To speed vaccinations, he said, Mr. Biden would need to treat the outreach “like a political campaign.”
“We have a tall order in front of us,” Dr. Wohl said. “I think he’s walking the walk. I think he’s saying you’re not impervious to this virus. You can get sick.”
Dr. Carlos del Rio, a professor of medicine and an infectious disease expert at Emory University in Atlanta, said the administration should stick to relying on localities rather than top government officials.
“I don’t think he’s a good messenger,” Dr. del Rio said. “I don’t want the government to tell me to get a vaccine. I want my doctor. I want the fireman who goes to church with me. You need trusted messengers.”
Dr. del Rio said he had been working with the African American community in Atlanta, where preachers have been instrumental in persuading their congregants to get vaccinated.
Experts know that one way to address vaccine hesitancy is for individual doctors to recommend vaccination, or offer the vaccine to patients who may come in for other reasons.
Mr. Biden also used his speech to acknowledge the distrust in the Black community about the vaccine.
When coronavirus vaccines were introduced in the past year, researchers tracked a rise in social media posts about the infamous Tuskegee study in which health officials followed African American men infected with syphilis but did not treat them.

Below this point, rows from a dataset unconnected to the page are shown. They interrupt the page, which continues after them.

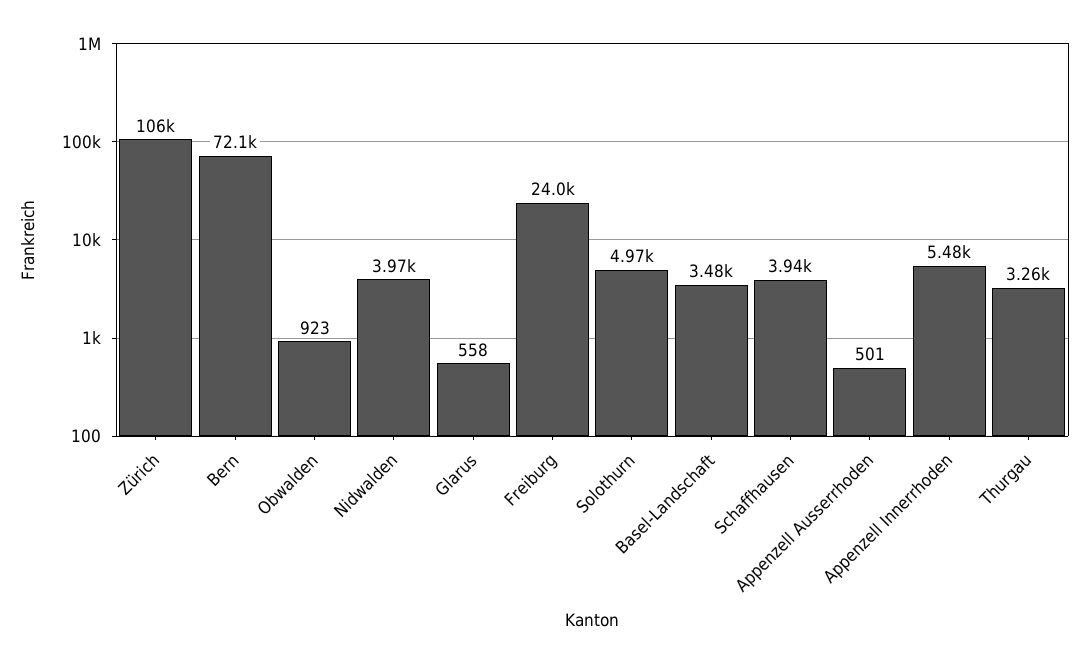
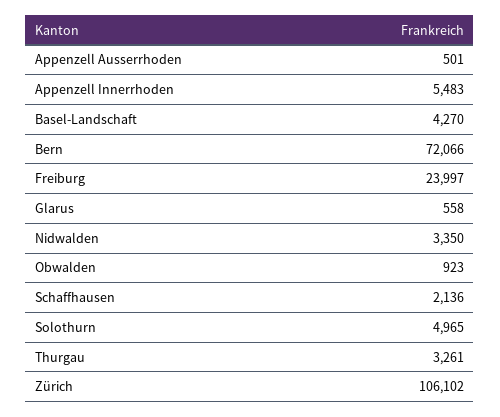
  {
    "Zürich": 106102,
    "Bern": 72066,
    "Obwalden": 923,
-   "Nidwalden": 3970,
+   "Nidwalden": 3350,
    "Glarus": 558,
    "Freiburg": 23997,
    "Solothurn": 4965,
-   "Basel-Landschaft": 3480,
+   "Basel-Landschaft": 4270,
-   "Schaffhausen": 3940,
+   "Schaffhausen": 2136,
    "Appenzell Ausserrhoden": 501,
    "Appenzell Innerrhoden": 5483,
    "Thurgau": 3261
  }

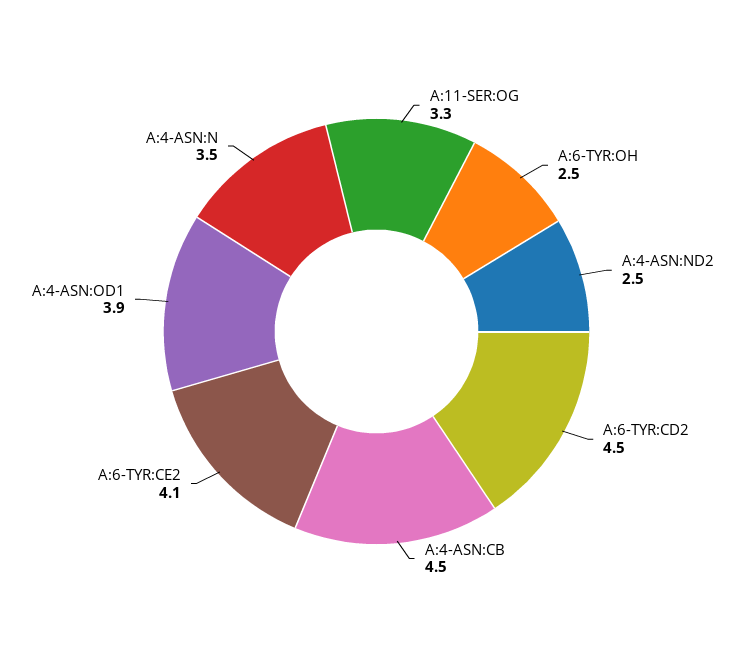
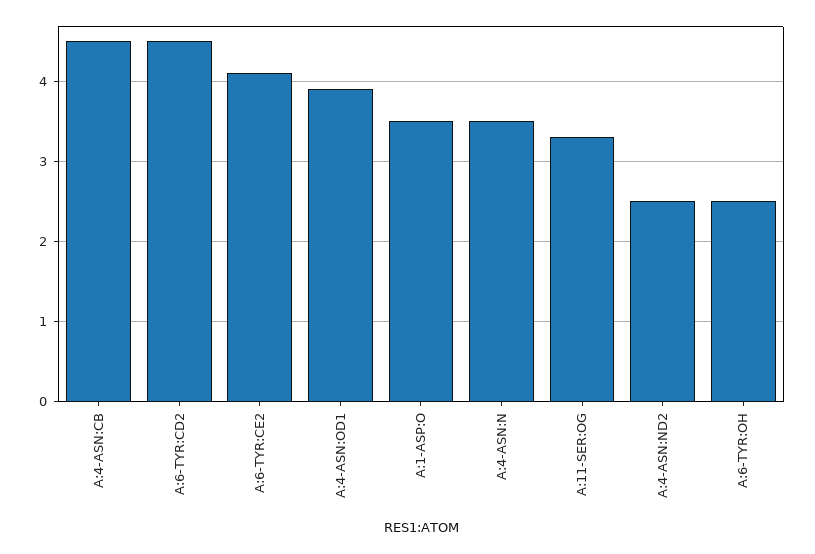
  {
    "A:11-SER:OG": 3.3,
    "A:6-TYR:OH": 2.5,
    "A:4-ASN:ND2": 2.5,
    "A:6-TYR:CD2": 4.5,
    "A:4-ASN:CB": 4.5,
    "A:6-TYR:CE2": 4.1,
    "A:4-ASN:OD1": 3.9,
-   "A:4-ASN:N": 3.5
+   "A:4-ASN:N": 3.5,
+   "A:1-ASP:O": 3.5
  }

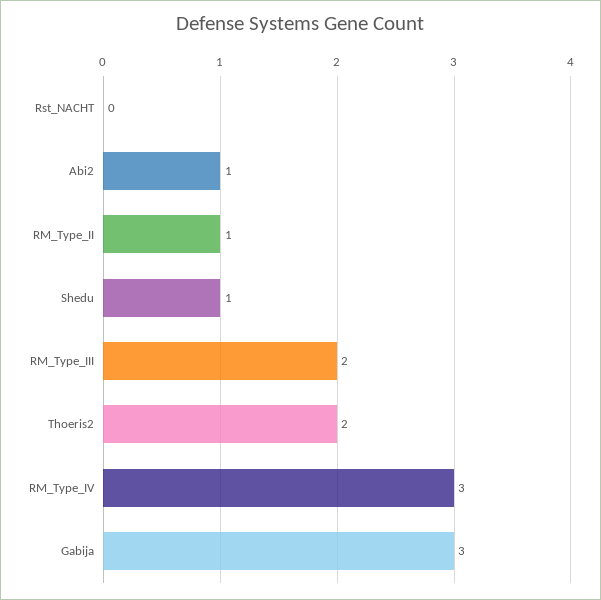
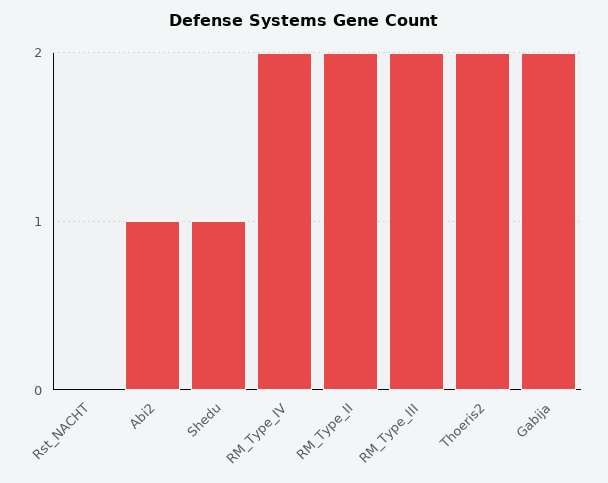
  {
    "Rst_NACHT": 0,
    "Abi2": 1,
-   "RM_Type_II": 1,
+   "RM_Type_II": 2,
    "Shedu": 1,
    "RM_Type_III": 2,
    "Thoeris2": 2,
-   "RM_Type_IV": 3,
+   "RM_Type_IV": 2,
-   "Gabija": 3
+   "Gabija": 2
  }

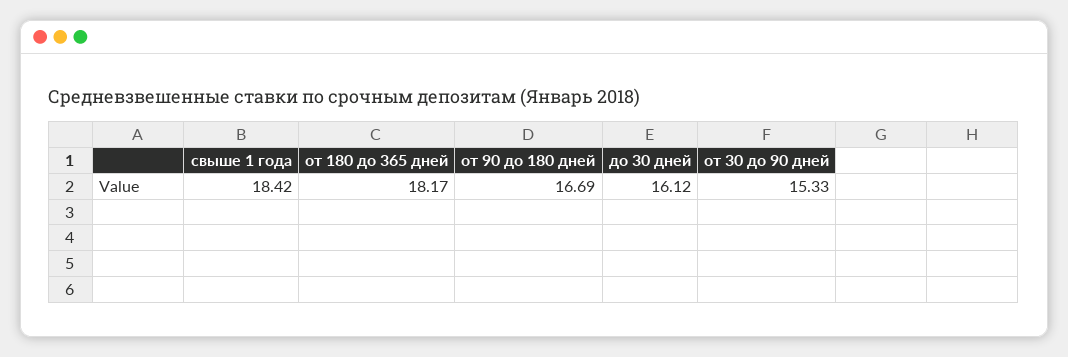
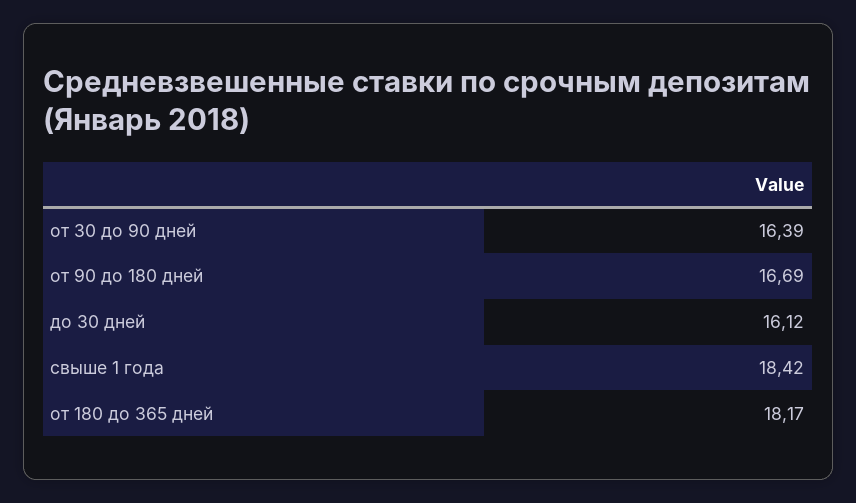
  {
    "свыше 1 года": 18.42,
    "от 180 до 365 дней": 18.17,
    "от 90 до 180 дней": 16.69,
    "до 30 дней": 16.12,
-   "от 30 до 90 дней": 15.33
+   "от 30 до 90 дней": 16.39
  }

Mr. Biden noted that people of color received more than half of the roughly six million shots administered at federally run mass vaccination sites.
“The more we close the racial gap in vaccinations, the more lives we can save,” he said.
The push for vaccinations has also run into reluctance among many conservatives, who cite a variety of worries including religious concerns and distrust of the government.
On Thursday, Mr. Biden’s focus was on young people.
Just over one-third of adults ages 18 to 39 reported being vaccinated, according to a report released on Monday by the Centers for Disease Control and Prevention. Those who were 24 or younger, as well as non-Hispanic Black people and those with lower incomes, less education and no health insurance, had the lowest reported vaccination rates and expressed the least interest in getting vaccinated, the report said.
Mr. Biden made clear on Thursday that he would need the help of those listening to him in the community center.
“I have faith in your generation,” he said.
He is also relying on his closest advisers, including the first lady, who visited a drive-through vaccination site in Kissimmee, Fla., on Thursday.
A line of cars crawled through the parking lot to the mobile clinic, where Dr. Biden and Dr. Fauci greeted health care workers and those who were waiting for shots.
“See how easy that was?” Dr. Biden said after a driver received a jab and a vaccine card.